> Цитируемый текст:
****

Высоко в небе часто проплывали немецкие самолеты, по ним открывался зенитный огонь, как обычно не причинявший им никакого вреда, но бомбежек больше не было.
       После нескольких дней ожидания мы погрузились на открытые платформы с зерном, соей и снарядами в ящиках, и ночью поезд тронулся. Этот состав был последним, вышедшим со станции Моздок перед тем, как там начались бои с подошедшими немецкими войсками. Часто останавливаясь под бомбежками, слава Богу, не причинившими вреда, состав к рассвету достиг железнодорожного моста через глубокое ущелье, по дну которого протекал Терек, и застрял на подъеме: мощности локомотива не хватало, чтобы его преодолеть. Несколько часов прошло в тревожном ожидании очередного налета. Подошел еще один паровоз-«толкач» и состав тронулся.
       Дальнейший путь прошел без приключений, но был очень долгим. Голодали, часто по два-три дня. На перегонах бегали на ближайшие бахчи за арбузами. Жевали пшеницу, на которой ехали. Наконец мы прибыли на узловую станцию Баладжары, вблизи Баку. Здесь выгрузились и расположились прямо на земляном склоне, поросшем кустарником, на котором нам пришлось прожить около месяца в ожидании.

****

> Список заданий:
1. На какую узловую станцию вблизи Баку прибыл поезд, согласно цитируемому тексту?
2. По цитируемому тексту объясните, почему состав застрял у моста через ущелье Терека и как ему удалось двинуться дальше.

****

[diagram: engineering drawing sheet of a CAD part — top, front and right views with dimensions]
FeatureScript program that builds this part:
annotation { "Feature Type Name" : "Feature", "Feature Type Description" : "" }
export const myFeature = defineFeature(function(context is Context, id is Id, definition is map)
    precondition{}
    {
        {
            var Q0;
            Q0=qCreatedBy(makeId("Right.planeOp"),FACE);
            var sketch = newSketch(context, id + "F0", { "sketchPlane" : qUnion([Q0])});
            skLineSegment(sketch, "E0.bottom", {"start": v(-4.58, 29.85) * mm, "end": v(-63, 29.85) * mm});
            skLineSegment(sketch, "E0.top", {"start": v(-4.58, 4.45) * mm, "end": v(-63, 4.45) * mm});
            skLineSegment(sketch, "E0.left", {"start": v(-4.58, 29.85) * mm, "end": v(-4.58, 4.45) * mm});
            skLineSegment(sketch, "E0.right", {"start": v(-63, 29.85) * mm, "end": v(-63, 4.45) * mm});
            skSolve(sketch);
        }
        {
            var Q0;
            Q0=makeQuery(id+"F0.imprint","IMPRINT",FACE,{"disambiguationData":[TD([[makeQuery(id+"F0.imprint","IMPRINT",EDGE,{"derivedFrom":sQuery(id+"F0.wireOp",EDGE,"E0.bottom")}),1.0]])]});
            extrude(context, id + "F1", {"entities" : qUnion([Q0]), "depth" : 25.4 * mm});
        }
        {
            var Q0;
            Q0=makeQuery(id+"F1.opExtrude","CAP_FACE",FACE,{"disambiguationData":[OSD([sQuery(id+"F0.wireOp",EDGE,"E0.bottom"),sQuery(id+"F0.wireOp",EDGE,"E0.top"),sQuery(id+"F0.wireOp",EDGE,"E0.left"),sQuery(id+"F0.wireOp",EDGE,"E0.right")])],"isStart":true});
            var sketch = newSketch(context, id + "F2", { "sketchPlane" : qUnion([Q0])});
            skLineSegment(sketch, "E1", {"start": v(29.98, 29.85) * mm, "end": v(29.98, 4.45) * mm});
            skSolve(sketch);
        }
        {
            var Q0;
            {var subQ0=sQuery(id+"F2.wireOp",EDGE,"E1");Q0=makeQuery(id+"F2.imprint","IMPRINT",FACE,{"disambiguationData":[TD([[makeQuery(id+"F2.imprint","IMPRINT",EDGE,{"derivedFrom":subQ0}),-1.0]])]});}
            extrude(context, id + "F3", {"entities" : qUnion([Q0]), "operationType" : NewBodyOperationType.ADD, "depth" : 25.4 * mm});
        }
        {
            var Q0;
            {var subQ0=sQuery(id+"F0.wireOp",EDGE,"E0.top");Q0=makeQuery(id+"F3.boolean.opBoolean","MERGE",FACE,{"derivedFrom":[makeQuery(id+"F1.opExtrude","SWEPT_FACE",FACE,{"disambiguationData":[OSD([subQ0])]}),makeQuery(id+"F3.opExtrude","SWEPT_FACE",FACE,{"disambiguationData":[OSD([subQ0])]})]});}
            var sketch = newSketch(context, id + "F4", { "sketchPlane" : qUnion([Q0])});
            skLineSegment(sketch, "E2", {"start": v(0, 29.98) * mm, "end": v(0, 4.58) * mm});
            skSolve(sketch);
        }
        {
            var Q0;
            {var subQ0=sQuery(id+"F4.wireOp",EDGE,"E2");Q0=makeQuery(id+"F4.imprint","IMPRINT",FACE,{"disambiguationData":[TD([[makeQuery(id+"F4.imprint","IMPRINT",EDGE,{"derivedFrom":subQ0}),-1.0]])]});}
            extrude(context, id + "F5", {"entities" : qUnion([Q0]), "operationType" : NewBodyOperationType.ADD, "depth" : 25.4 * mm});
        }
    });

****

> Ответы:
1. На станцию Баладжары.

2. Состав застрял на подъеме, потому что локомотиву не хватало мощности, чтобы его преодолеть. Через несколько часов подошел еще один паровоз-«толкач», и состав тронулся.